#### DATA EXCERPT
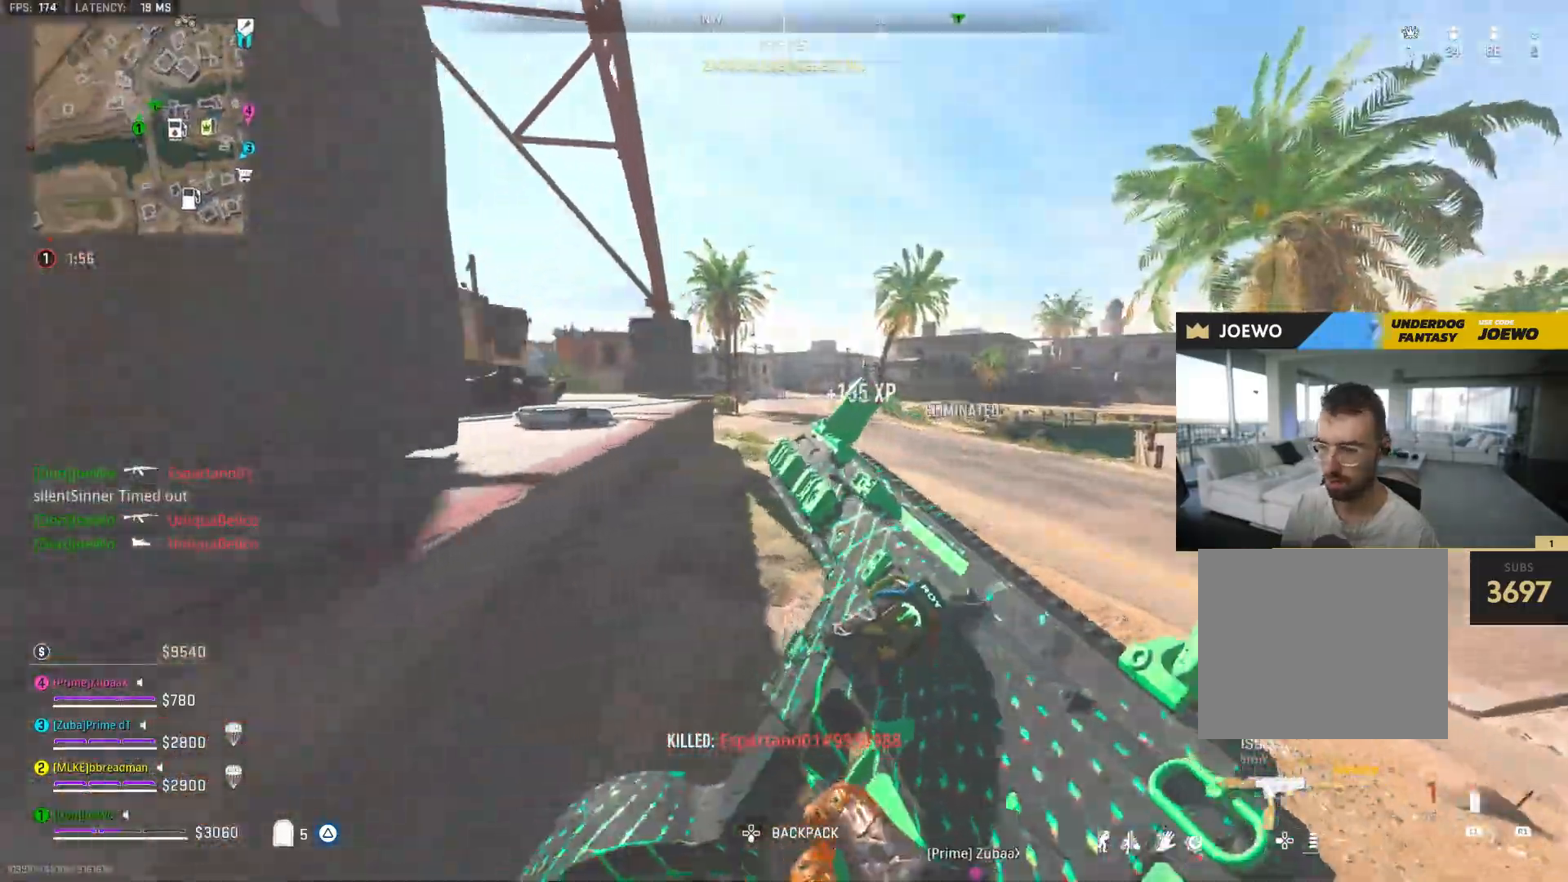
{"dt_ms": 500, "buttons": [], "left_stick": "up", "right_stick": "right", "events": [[100, "left_stick", "up-left"], [217, "TRIANGLE", "down"], [283, "TRIANGLE", "up"], [433, "right_stick", "right"], [483, "left_stick", "up"]]}
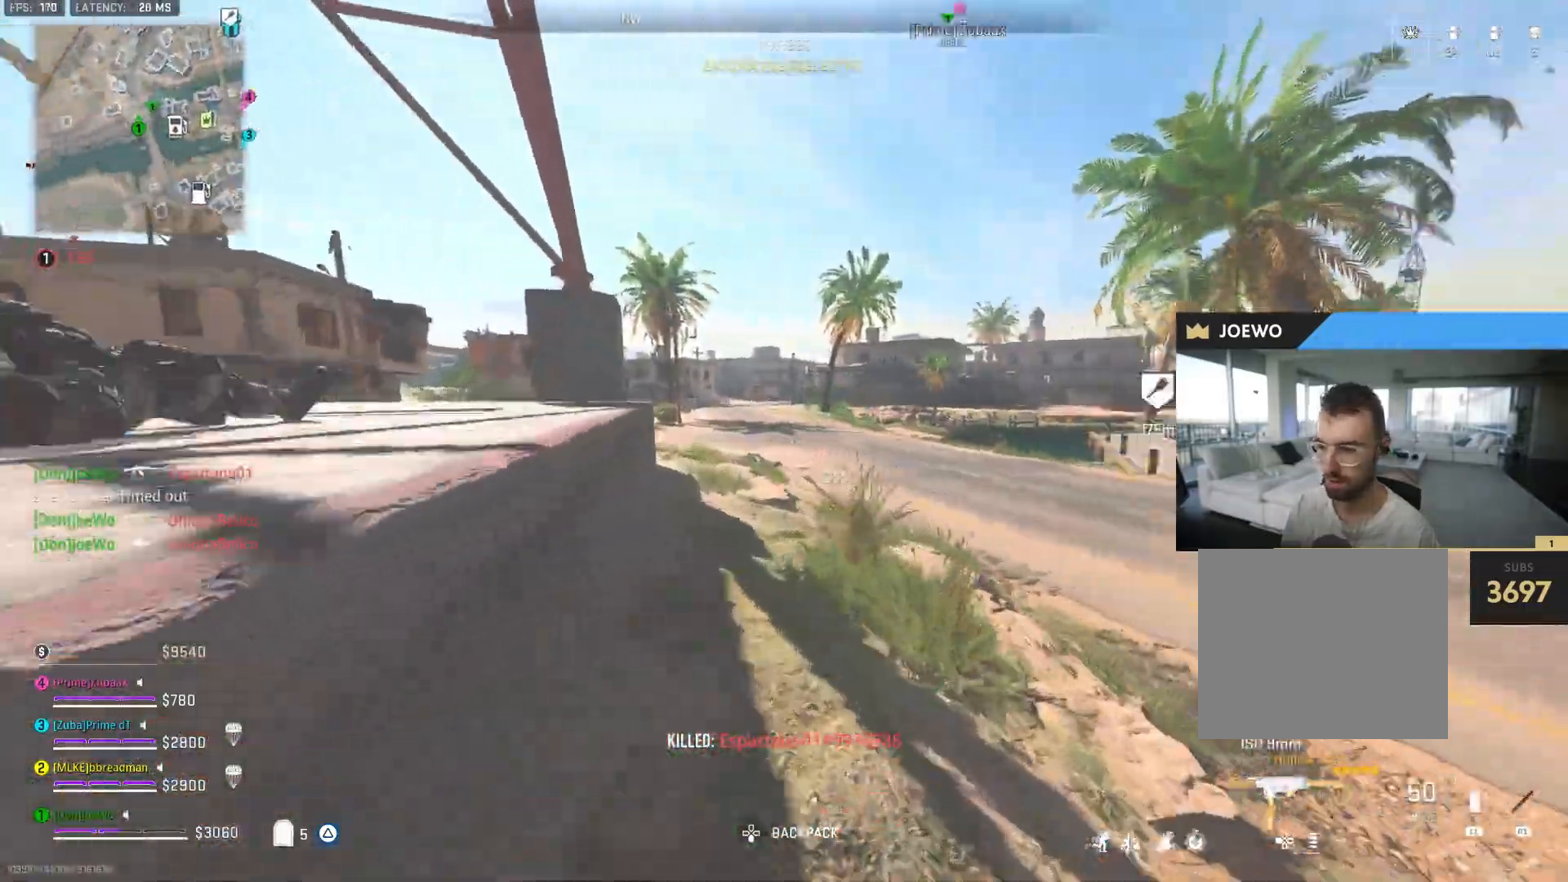
{"dt_ms": 500, "buttons": [], "left_stick": "left", "right_stick": "up-right", "events": [[200, "right_stick", "center"], [217, "left_stick", "left"], [350, "right_stick", "up-right"]]}
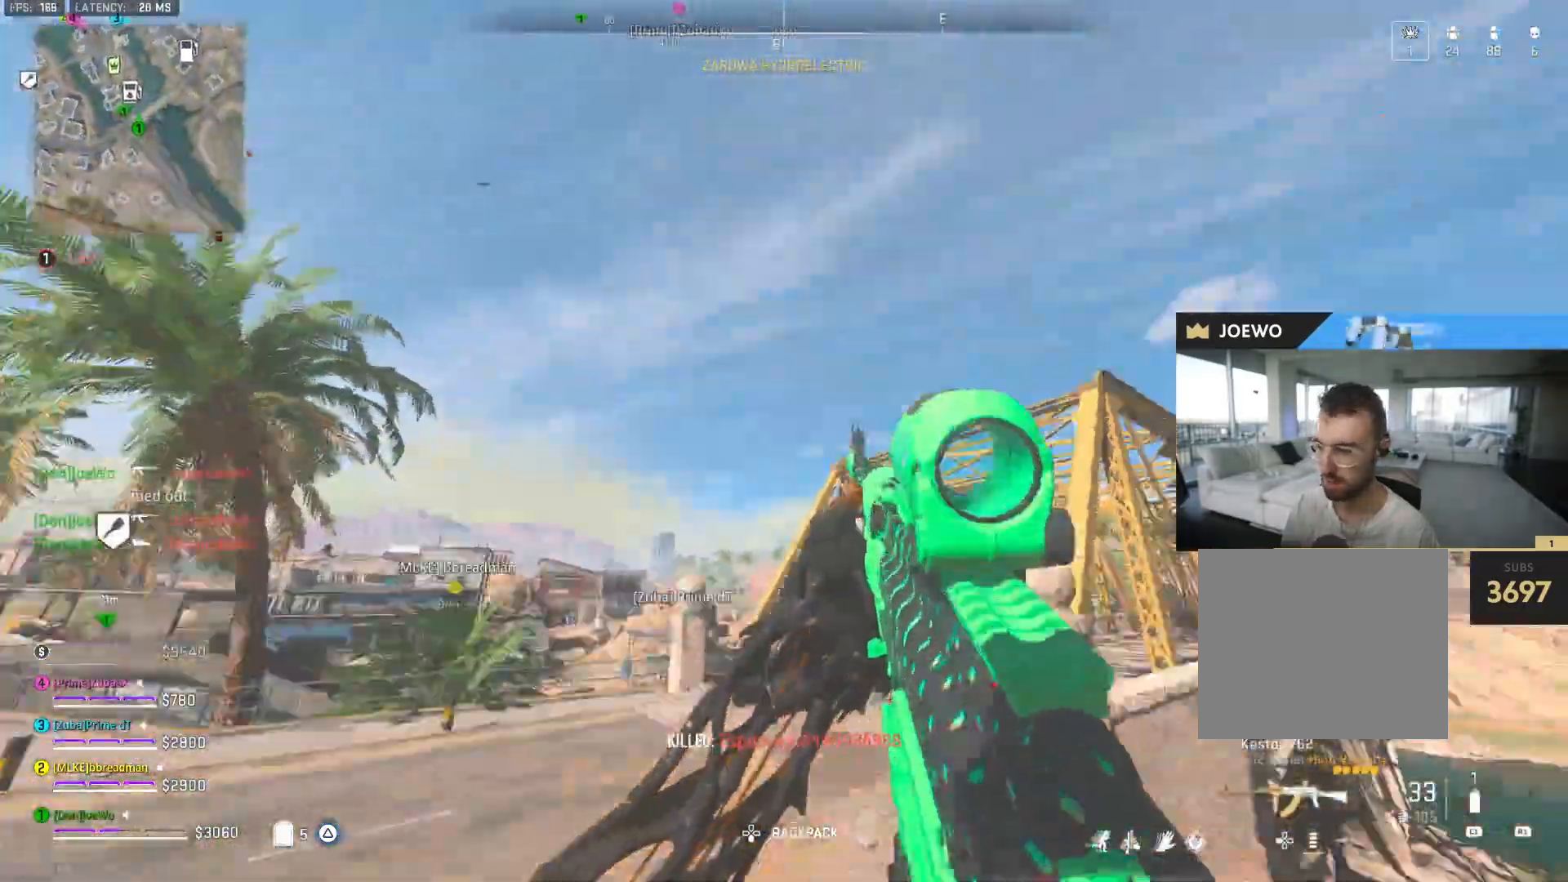
{"dt_ms": 500, "buttons": [], "left_stick": "up-left", "right_stick": "center", "events": [[83, "right_stick", "down-left"], [233, "left_stick", "up-left"], [383, "right_stick", "center"]]}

#### TASK REQUIREMENTS
Make an exact copy of the data, leaving its pictures out.

#### SOLUTION BELOW
{"dt_ms": 500, "buttons": [], "left_stick": "up", "right_stick": "right", "events": [[100, "left_stick", "up-left"], [217, "TRIANGLE", "down"], [283, "TRIANGLE", "up"], [433, "right_stick", "right"], [483, "left_stick", "up"]]}
{"dt_ms": 500, "buttons": [], "left_stick": "left", "right_stick": "up-right", "events": [[200, "right_stick", "center"], [217, "left_stick", "left"], [350, "right_stick", "up-right"]]}
{"dt_ms": 500, "buttons": [], "left_stick": "up-left", "right_stick": "center", "events": [[83, "right_stick", "down-left"], [233, "left_stick", "up-left"], [383, "right_stick", "center"]]}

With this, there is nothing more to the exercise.